# Anyone familiar with DVD training series by Connie Cleveland?



## TheHooch (May 9, 2007)

Welcome to the forum. Unfortunately I have not heard of the DVD you are referring to. Just wanted to welcome you to the forum. Please post pics!!!!

Hooch


----------



## Susan (Mar 11, 2007)

Hope I'm doing this right. Jasmine is on the front of the breeder's website Blanchmain.com under the puppy section and this picture was made by her when Jasmine was about 6 or 7 weeks old. Also, I listed the link to Connie Cleveland's website wrong. There should not be an apostrophe. It is www.*dogtrainersworkshop.com**.*

*







*


----------



## TheHooch (May 9, 2007)

What a gorgeous picture.

Hooch


----------



## KatzNK9 (Feb 27, 2007)

I'm not familiar with that trainer & can't help you but I wanted to say that Jasmine is adorable. Good luck with your training!


----------



## Tahnee GR (Aug 26, 2006)

Connie is a wonderful trainer with an excellent reputation. She writes a regular column on obedience training for the Golden Retriever News, the official publication of the GRCA. I have not seen the DVD's though, so can't comment on them specifically.


----------



## Susan (Mar 11, 2007)

Thanks for the compliments on Jasmine and the information on Connie. I'm hoping I can take a workshop from her after I've learned more. In the meantime, I may order the DVD's.


----------



## JimS (Jan 2, 2007)

I have the Dogs Are Problem Solvers set. It's very good although sometimes things pass by so fast you have to watch a scene two or three times to get what's actually going on. I think the most valuable part of the DVD/book set is the flowchart that details what can be taught at the same time.

Connie Cleveland is the real deal when it comes to trainers. She's trained lots of dogs to OtCH and at least two dogs that I know of to FC. She and her Golden Eli were part of the American team during their first foray into the World Retriever Championships. 

As an aside, she has an article in this months Front and Finish...haven't gotten around to reading it yet. Just noticed it on the cover.


----------



## BeauShel (May 20, 2007)

I just wanted to welcome you and jasmine to the forum. I think she is just a beautiful little girl. I have not heard of the trainer that you mentioned but she sounds really interesting.


----------



## Susan (Mar 11, 2007)

*I bought DVD*

I just wanted to update and say I bought Connie Cleveland's DVD training series and so far I really, really like the way she trains.
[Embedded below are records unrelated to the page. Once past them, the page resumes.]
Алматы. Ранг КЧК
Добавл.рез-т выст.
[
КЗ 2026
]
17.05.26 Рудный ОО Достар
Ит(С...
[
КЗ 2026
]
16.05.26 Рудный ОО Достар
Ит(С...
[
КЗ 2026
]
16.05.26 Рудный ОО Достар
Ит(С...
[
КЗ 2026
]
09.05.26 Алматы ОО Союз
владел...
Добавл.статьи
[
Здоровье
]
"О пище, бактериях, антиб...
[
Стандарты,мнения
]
If the other 3 DVD's are as good as the first one, I will consider the money well spent. The only thing I would add is that I am a beginner and just starting obedience training so my experience is limited.


----------



## Swampcollie (Sep 6, 2007)

Connie is an outstanding trainer. 

Watch the DVD's all the way through to get a feel for her program and then re-visit each section again as you reach that stage with your pup. Pay attention to the details that she doesn't verbally describe like body language, position, how she's consistant as she moves in and around the dogs. That consistency helps the dogs learn to read you and respond much faster.


----------